Mismatch negativity in patients with (central) auditory processing disorders.

UNLABELLED: Mismatch Negativity (MMN) is a long-latency auditory evoked potential that provides an objective index of discrimination skills and auditory sensorial memory. It may, therefore, be used as an electrophysiological evaluation of central auditory processing. AIM: To study MMN in patients with Central Auditory Processing Disorder - CAPD. STUDY
METHOD: A prospective clinical study. MATERIAL AND
METHOD: Eight individuals with CAPD, aged between nine and 14 years, were evaluated; there was also a control group. MMN was elicited for tone stimuli (tone bursts), differing in terms of frequency (MMNf - standard stimulus: 750 Hz and deviant stimulus: 1,000 Hz ), as well as duration (MMNd - standard stimulus: 100 ms and deviant stimulus: 50 ms; at 1,000 Hz).
RESULTS: The presence of MMNf and of MMNd was statistically demonstrated in both groups. No significant statistical differences, however, were observed between MMNf and MMNd latencies and amplitude values in the two groups. Also, no significant statistical differences were observed between the MMNf and the MMNd among the groups.
CONCLUSION: The CAPD individuals that were evaluated showed no changes in MMNf or MMNd.

INTRODUCTION

Central auditory processing may be defined as the events that occur when the brain recognizes and interprets sounds around a person.

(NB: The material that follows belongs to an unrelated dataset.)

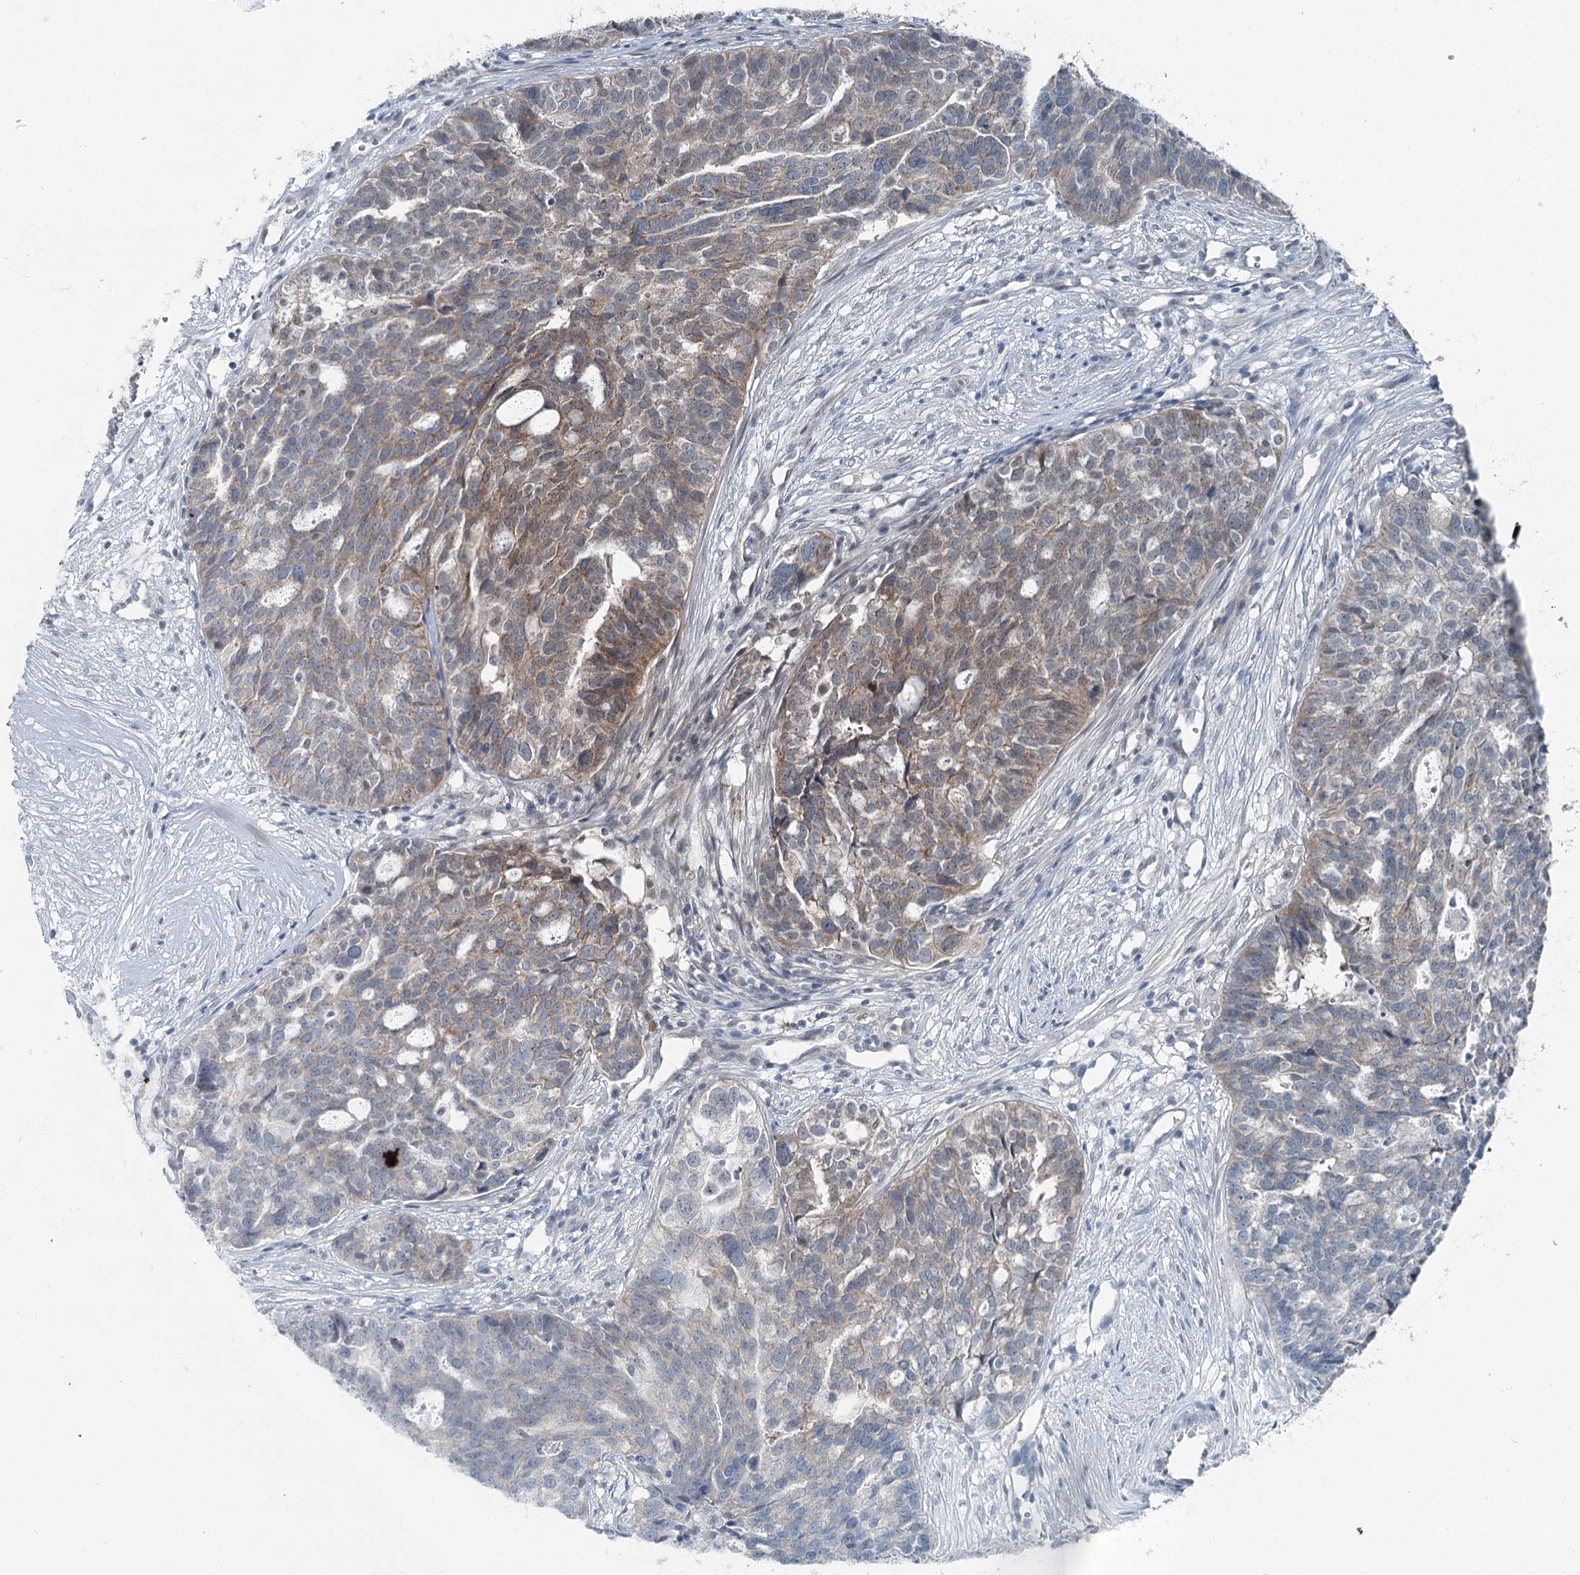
{"staining": {"intensity": "moderate", "quantity": "25%-75%", "location": "cytoplasmic/membranous"}, "tissue": "ovarian cancer", "cell_type": "Tumor cells", "image_type": "cancer", "snomed": [{"axis": "morphology", "description": "Cystadenocarcinoma, serous, NOS"}, {"axis": "topography", "description": "Ovary"}], "caption": "Immunohistochemistry staining of ovarian cancer, which displays medium levels of moderate cytoplasmic/membranous staining in approximately 25%-75% of tumor cells indicating moderate cytoplasmic/membranous protein expression. The staining was performed using DAB (brown) for protein detection and nuclei were counterstained in hematoxylin (blue).", "gene": "WAPL", "patient": {"sex": "female", "age": 59}}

It consists of a set of auditory abilities that are used to understand speech information, such as: the ability to detect and locate sounds spatially, sound discrimination and recognition, selective and sustained attention to sound, and the ability to retain these sounds.1, 2

Central auditory processing disorders - (C)APD - are difficulties in the processing of perception of auditory information by the central nervous system; it is demonstrated by a poor performance in one or more auditory processing abilities, including sound location and lateralization, auditory discrimination, recognition of auditory patterns, temporal aspects of audition, auditory performance in the presence of competing acoustic signals and auditory performance of degraded auditory signals.

Generally, children with (C)APD may present the following: in general, these children are male, aged between six and eight years, with learning disabilities especially with reading, intelligence within normal limits, often with left or mixed hand dominance, normal fine and coarse motor abilities, occasional delayed speech acquisition, and no evidence of neurological damage or signs.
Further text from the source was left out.